I'am new to this site, Been plowing for years retired now, this is my plow now also have a Farmall "H" for the big stuff. Been slow only about 14 ins. this year but it's early. I do about 3000 ft now. I do my own mods, hope i can help in the future. Dan in southern oregon


----------



## dan67 (Dec 18, 2008)

*New to this site*

New to this site, been plowing for years, retired now. This is my plow now also have a Farmall "H" w/push blade for the big stuff. Have approx 3000 ft and misc to do. I do my own mods. I hope that I can help in the future. Only about 14 in so far but early yet for us. Dan in southern oregon


----------



## TLB (Jan 19, 2007)

Welcome to the site. You will find lots of info here


----------



## dan67 (Dec 18, 2008)

Trying photo again


----------



## sublime68charge (Dec 28, 2007)

for a Polaris it is a nice looking unit.

LOL.

Just kidding looks like a great system. 
Just Chains on the Rear? why not on the front also?
I am just wondering about the shovel due you use that to dig your self out or is it for Snow removal?

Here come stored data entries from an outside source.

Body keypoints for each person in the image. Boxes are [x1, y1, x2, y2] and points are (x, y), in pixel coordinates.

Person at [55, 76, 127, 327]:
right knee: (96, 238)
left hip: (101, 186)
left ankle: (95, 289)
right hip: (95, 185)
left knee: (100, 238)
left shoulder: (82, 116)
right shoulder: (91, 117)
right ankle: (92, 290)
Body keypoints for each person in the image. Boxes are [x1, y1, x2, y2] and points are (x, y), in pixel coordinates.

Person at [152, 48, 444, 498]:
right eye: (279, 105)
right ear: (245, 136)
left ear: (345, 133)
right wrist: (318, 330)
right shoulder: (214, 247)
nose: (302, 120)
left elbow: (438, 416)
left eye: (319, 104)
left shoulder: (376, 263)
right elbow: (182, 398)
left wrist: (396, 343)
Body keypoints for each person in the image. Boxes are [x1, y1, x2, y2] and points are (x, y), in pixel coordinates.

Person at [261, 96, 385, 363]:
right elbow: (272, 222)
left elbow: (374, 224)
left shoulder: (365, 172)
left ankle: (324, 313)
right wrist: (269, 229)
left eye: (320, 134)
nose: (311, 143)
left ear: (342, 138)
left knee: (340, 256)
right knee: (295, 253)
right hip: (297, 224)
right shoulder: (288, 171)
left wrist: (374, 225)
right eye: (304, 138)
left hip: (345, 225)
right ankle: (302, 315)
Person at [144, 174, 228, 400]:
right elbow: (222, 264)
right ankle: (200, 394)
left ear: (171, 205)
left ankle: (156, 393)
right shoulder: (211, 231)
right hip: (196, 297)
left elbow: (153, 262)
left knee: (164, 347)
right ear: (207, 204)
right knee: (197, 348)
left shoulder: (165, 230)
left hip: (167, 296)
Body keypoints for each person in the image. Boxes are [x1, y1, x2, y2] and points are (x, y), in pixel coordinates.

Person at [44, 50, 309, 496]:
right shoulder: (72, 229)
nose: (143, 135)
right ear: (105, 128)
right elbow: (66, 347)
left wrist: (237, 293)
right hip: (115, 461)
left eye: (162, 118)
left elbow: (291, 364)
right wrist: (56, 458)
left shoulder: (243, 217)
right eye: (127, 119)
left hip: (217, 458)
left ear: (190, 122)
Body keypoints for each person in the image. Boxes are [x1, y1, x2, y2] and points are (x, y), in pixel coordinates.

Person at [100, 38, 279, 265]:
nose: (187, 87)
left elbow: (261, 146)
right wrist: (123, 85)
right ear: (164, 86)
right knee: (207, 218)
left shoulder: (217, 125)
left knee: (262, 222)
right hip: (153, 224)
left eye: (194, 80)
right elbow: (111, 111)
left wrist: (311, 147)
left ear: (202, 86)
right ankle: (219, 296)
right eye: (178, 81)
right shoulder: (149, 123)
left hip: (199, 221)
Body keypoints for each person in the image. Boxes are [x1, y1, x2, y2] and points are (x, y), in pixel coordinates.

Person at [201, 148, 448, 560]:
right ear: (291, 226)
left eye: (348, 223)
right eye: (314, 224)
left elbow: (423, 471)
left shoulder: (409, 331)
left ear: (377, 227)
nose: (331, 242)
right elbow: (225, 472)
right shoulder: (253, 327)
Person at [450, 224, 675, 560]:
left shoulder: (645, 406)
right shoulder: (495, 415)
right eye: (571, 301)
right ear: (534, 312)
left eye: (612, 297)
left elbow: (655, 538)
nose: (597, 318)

welcome and Happy trails to you

how about a Pic of the Farmal H with Plow.

sublime out.


----------



## dan67 (Dec 18, 2008)

*"H" plow*

Here's my "H" last year, we had a slow start to the snow, we had about 5 feet by the end of the storms. The Shovel on my atv (also an axe) is required in the summer due to fire restrictions so they never come off.


----------



## dan67 (Dec 18, 2008)

As for the front axle, I can't or haven't yet found chains that clear the struts


----------



## sublime68charge (Dec 28, 2007)

Nice looking H, gotta love the old Iron.
is that a home built blade set up or a factory option?

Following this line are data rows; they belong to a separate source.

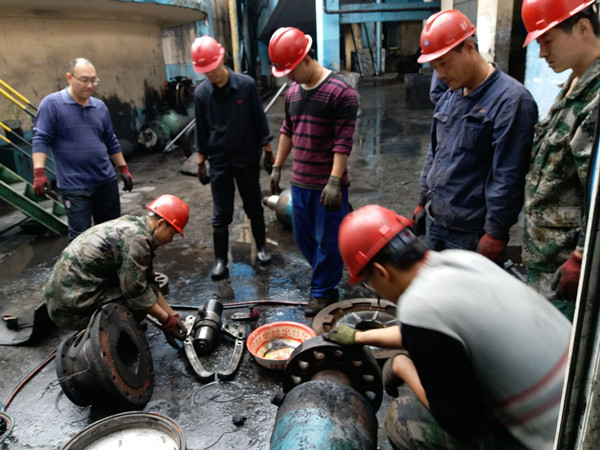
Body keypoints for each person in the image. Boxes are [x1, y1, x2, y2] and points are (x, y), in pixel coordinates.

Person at [325, 204, 571, 449]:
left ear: (380, 271)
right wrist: (361, 337)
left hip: (555, 439)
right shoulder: (463, 261)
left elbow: (459, 422)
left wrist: (402, 367)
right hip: (578, 396)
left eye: (368, 282)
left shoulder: (419, 305)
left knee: (405, 418)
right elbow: (439, 329)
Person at [412, 10, 538, 264]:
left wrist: (496, 231)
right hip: (436, 222)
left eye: (444, 63)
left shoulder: (511, 101)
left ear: (469, 48)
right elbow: (434, 153)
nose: (440, 74)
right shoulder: (450, 96)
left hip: (471, 234)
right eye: (434, 67)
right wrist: (422, 200)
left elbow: (508, 174)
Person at [268, 27, 359, 316]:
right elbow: (287, 130)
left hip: (326, 185)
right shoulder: (293, 93)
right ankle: (325, 278)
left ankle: (322, 291)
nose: (289, 78)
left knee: (328, 241)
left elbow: (343, 140)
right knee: (303, 237)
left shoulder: (341, 93)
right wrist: (277, 166)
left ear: (307, 58)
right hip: (300, 183)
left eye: (292, 71)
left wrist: (334, 181)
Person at [521, 0, 600, 310]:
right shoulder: (574, 83)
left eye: (548, 41)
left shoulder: (595, 99)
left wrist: (580, 257)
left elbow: (596, 192)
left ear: (583, 27)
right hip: (545, 261)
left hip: (566, 271)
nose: (542, 53)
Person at [44, 194, 189, 348]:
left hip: (65, 296)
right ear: (161, 224)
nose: (170, 240)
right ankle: (116, 335)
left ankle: (120, 324)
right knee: (138, 307)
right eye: (172, 233)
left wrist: (172, 316)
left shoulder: (134, 226)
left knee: (147, 294)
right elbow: (137, 295)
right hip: (69, 310)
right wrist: (166, 321)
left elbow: (148, 280)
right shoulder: (136, 241)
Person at [190, 35, 274, 280]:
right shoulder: (201, 94)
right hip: (219, 161)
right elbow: (201, 129)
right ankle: (220, 260)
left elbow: (259, 119)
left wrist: (268, 151)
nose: (210, 74)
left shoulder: (246, 85)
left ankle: (261, 248)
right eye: (205, 71)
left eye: (212, 68)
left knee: (253, 205)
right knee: (221, 212)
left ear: (222, 58)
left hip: (247, 158)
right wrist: (200, 161)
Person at [32, 57, 133, 242]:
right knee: (81, 240)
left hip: (105, 182)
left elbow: (110, 140)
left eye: (94, 80)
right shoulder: (51, 104)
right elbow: (41, 138)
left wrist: (123, 168)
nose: (90, 85)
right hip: (74, 187)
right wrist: (39, 172)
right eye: (84, 80)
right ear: (69, 78)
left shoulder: (100, 107)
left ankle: (109, 262)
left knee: (111, 234)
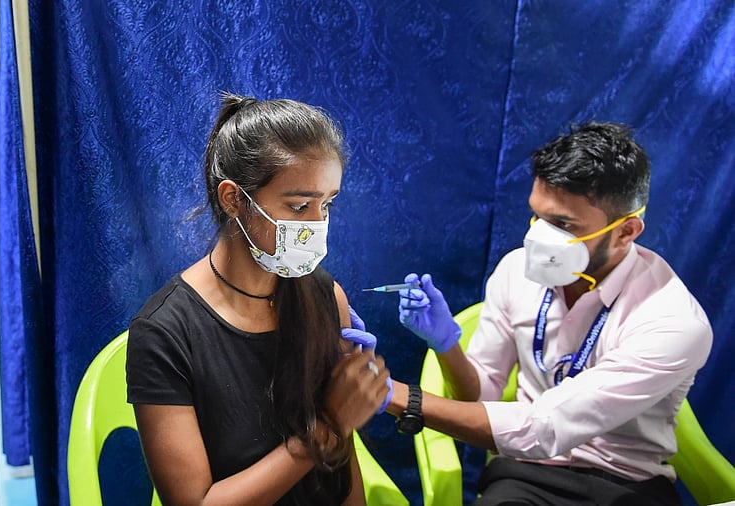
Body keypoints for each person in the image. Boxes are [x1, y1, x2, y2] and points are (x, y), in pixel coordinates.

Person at [354, 122, 713, 505]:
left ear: (626, 232)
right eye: (537, 217)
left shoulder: (672, 321)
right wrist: (447, 345)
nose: (539, 239)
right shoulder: (516, 270)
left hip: (626, 484)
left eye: (562, 225)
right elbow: (481, 395)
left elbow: (547, 428)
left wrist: (393, 395)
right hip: (525, 476)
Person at [126, 93, 391, 506]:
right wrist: (327, 427)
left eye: (328, 204)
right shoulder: (164, 334)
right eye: (300, 205)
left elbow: (343, 465)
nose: (318, 225)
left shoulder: (325, 297)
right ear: (233, 199)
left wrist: (347, 417)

My family has a Ford Jubliee, that my Grandpa bought new.

have you looked into Wheel spacer's, Just an idea.
http://cgi.ebay.com/ebaymotors/1-5-ATV-Wheel-Spacers-Polaris-Scrambler-Sportsman-ATP_W0QQcmdZViewItemQQ_trkparmsZ72Q3a1205Q7c66Q3a2Q7c65Q3a12Q7c39Q3a1Q7c240Q3a1318Q7c301Q3a1Q7c293Q3a1Q7c294Q3a50QQ_trksidZp3286Q2ec0Q2em14QQhashZitem330293467840QQitemZ330293467840QQptZMotorsQ5fATVQ5fPartsQ5fAccessories
quick ebay search I have no idea of if there any good or not. I would just want to have as much traction as possible and Tire Chains are a great boost but with them only on the back and the Polaris have the true 4x4 with both front tires locked in chains on the front would also make a big difference.

anyway thanks for the Pic's and the story of the shovel

sublime out.


----------



## dan67 (Dec 18, 2008)

Sub, the loader is a super six, modified for blade then i change over to bucket in summer to load horse manure, which i have lots of.


----------



## Badgerland WI (Dec 3, 2008)

dan67;687439 said:


> then i change over to bucket in summer to load horse manure, which i have lots of.


Dan...you're so full of shi*!  J/k!
Welcome to the site! Love the old equip set-up to work hard. And we think we have dependability these days...thats when they knew how to make em!


----------